== Görev ==
Ernesto Laclau röportajında "Ernesto Laclau, popülizmin" ile başlayıp "sebebiyet verdiğini değerlendirdi." sözlerine kadar giden bölümü kelimesi kelimesine aktar.

== Verilen Metin ==

▼

Pazar, Ocak 6

Ernesto Laclau’yla röportaj

Ernesto Laclau, popülizmin kullanımı, neden radikal demokrasinin liberalizmle herhangi bir bağlantısı olmadığını, siyasi rekabetsizliğin aşırı sağ için faydalı bir duruma nasıl sebebiyet verdiğini değerlendirdi.
Chantal Mouffe’la birlikte yazdığınız ve herhalde en ünlü kitabınız olan Hegemonya ve Sosyalist Strateji’de hem Marksist teoriyi hem de liberal demokrat düşünceyi yeniden yorumlayarak güncel siyaseti daha kapsamlı bir şekilde anlaşılmasını sağlayacak biçimde bir yapısökümüne giriştiniz. Modern gerçekliği anlamak için kimlik kavramının önemi nedir?
Ernesto Laclau: Kimlik kavramı, farklı açılardan analiz edilebilir. Öncelikle kimlik ve nevi şahsına münhasırlık birbirlerini tanımlayan iki kavramdır. Bu iki kategoriyi böyle tanımlamanın beraberinde getirdiği bazı zorluklar var. Ancak bunun avantajları da var, çünkü mutlaka meydana gelen siyasi sorun bir genel ifade sorunu oluyor. Genel anlamıyla ifade ise mutlaka bir çeşit kimlik kategorisine muhtaçtır.
Yani kimlik sorunu bu şekilde oluşur. Bu kavram pek çok entelektüel bağlamla ilişkilendirilebilir. Ancak, bence önemli nokta, kimlik kavramının yerine geçebilecek, görünürde bir evrensellik biçiminin olmamasıdır.
İlk kitabınız “İdeoloji ve Politika”, popülizm fenomenini tartışıyor.  2005’de “Popülist Akıl Üzerine”yi yayımladınız. Popülizmin ilgi alanlarınızın merkezinde kaldığı görünüyor. Popülist bir parti tarafından yönetilen bir ülkede, o ülkedeki halkın siyasi kimliği hakkında ne gibi varsayımlarda bulunabiliriz? Popüler öznellik nasıl inşa edilir?

EL: Bence bu noktada klasik bir ayrımı tanıtmamız lazım: “Populus” ve “plebler”. Populus, toplumun tamamıdır. Plebler ise toplumsal piramidin en dibinde bulunan kesimdir. Pleblerin kitlesel seferberliğinin niteliklerinden birisi, bir yandan pleblerin toplumun sadece bir parçası olmaları; öte yandan toplumun tamamını temsil ediyor gibi kendilerini sunmaya çalışmalarıdır. Böylece, bu ayırım bütün bu analizin merkezini oluşturuyor. Halk, bir yandan toplumun tamamıdır. Öte yandan halk, toplumsal tabakanın en altından kentin tamamını sorgulayandır. Popülizmin niteliği daima pleblerin, yani en aşağıdakilerin olması ve bunların kendilerini toplumun tamamının vücut bulmuş hali olarak sunmasıdır.

▲

== Liste ==
▼

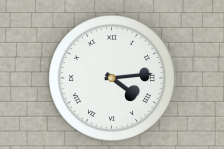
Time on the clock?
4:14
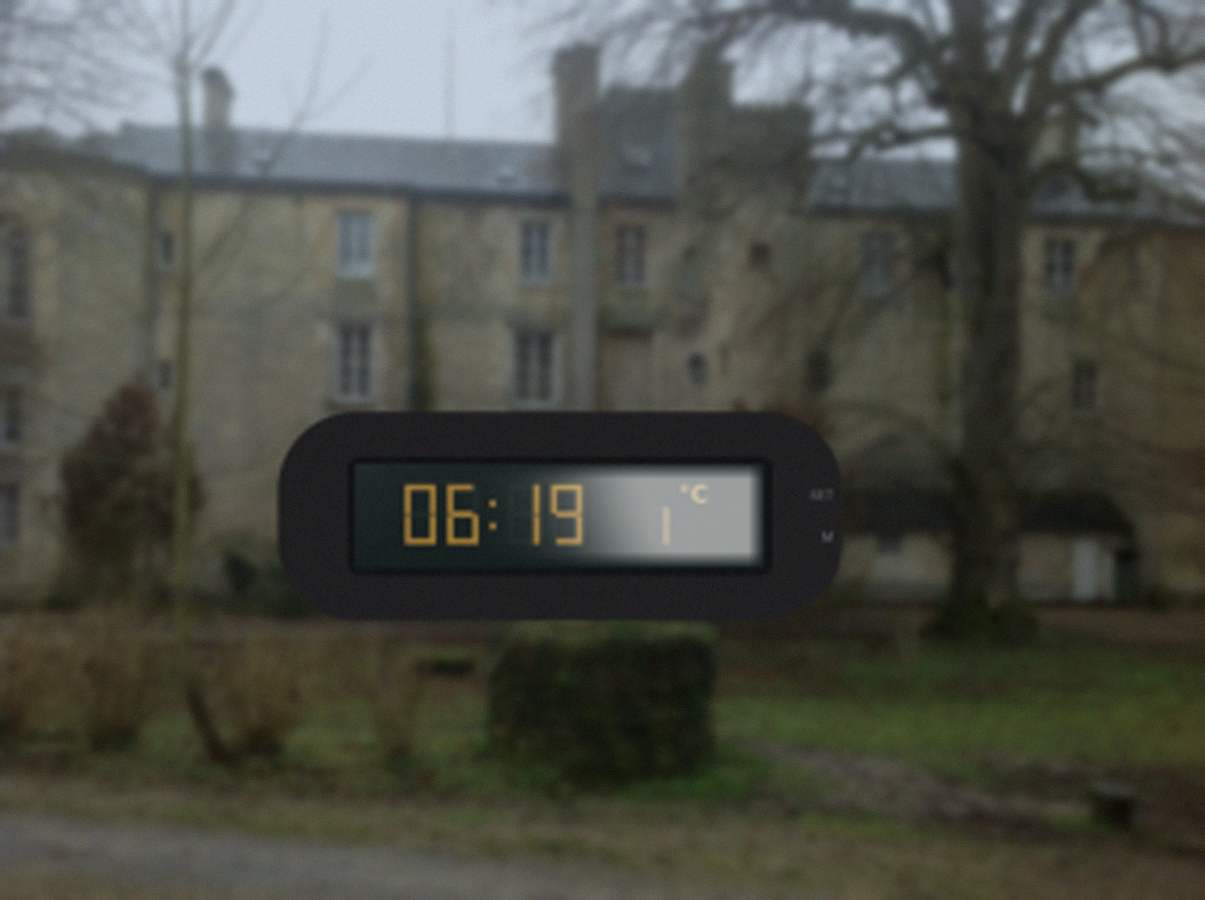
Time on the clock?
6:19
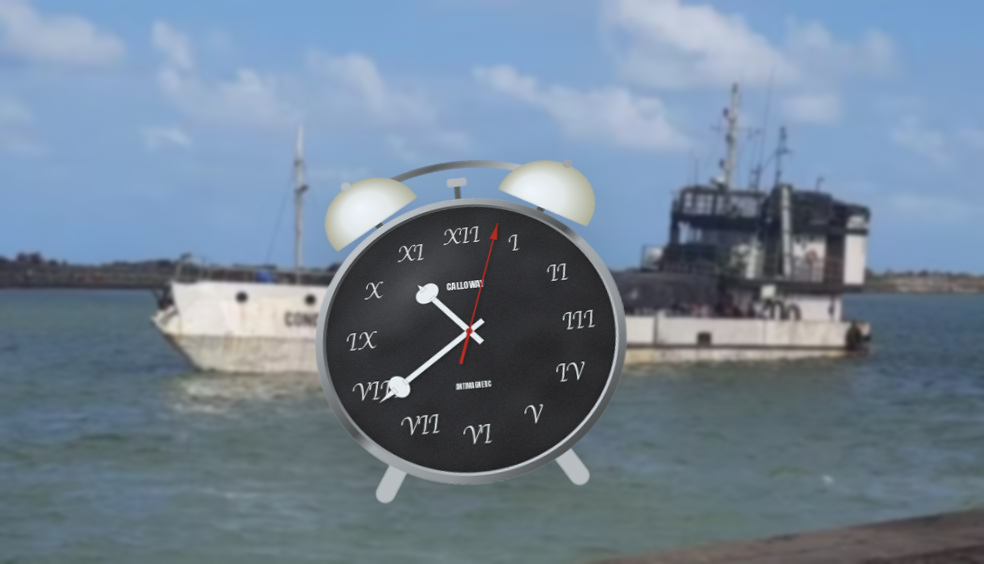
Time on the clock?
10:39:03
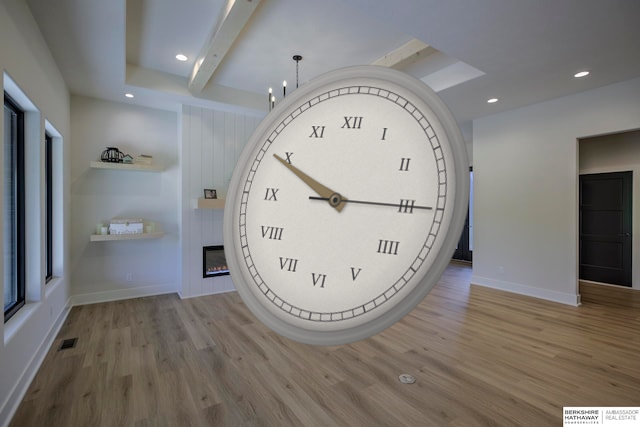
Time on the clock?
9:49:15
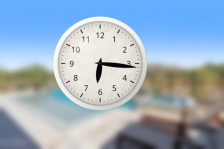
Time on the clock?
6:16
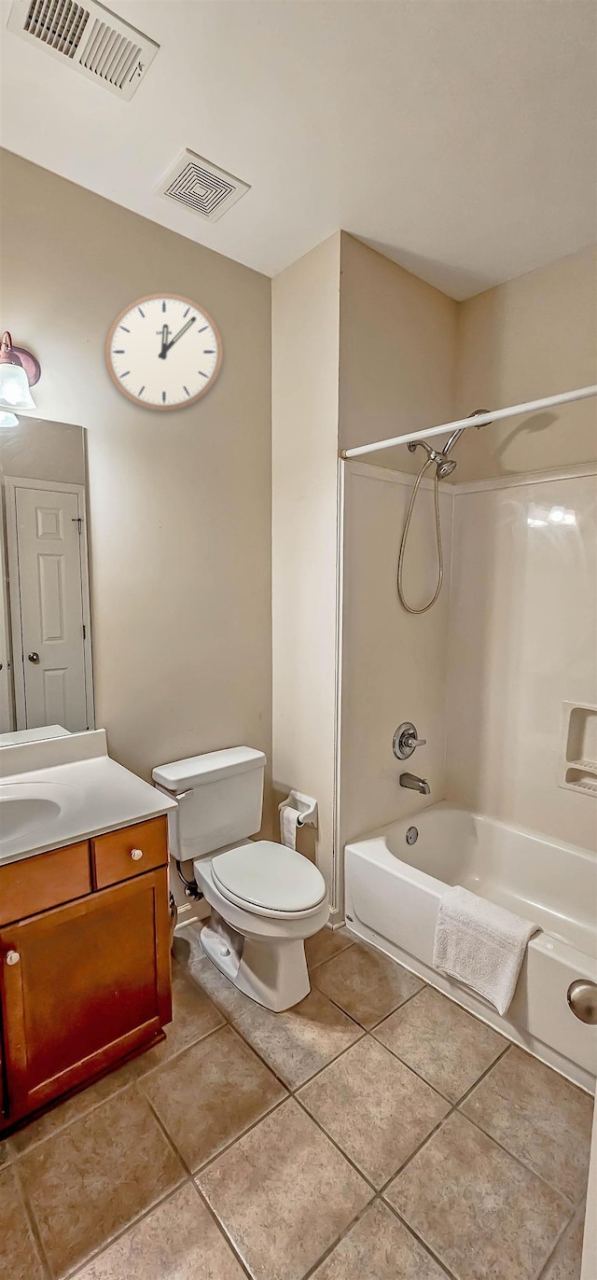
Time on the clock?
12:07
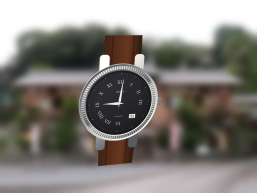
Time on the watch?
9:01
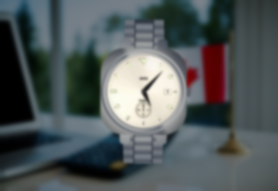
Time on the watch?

▲

== Doğru Cevap ==
Ernesto Laclau, popülizmin kullanımı, neden radikal demokrasinin liberalizmle herhangi bir bağlantısı olmadığını, siyasi rekabetsizliğin aşırı sağ için faydalı bir duruma nasıl sebebiyet verdiğini değerlendirdi.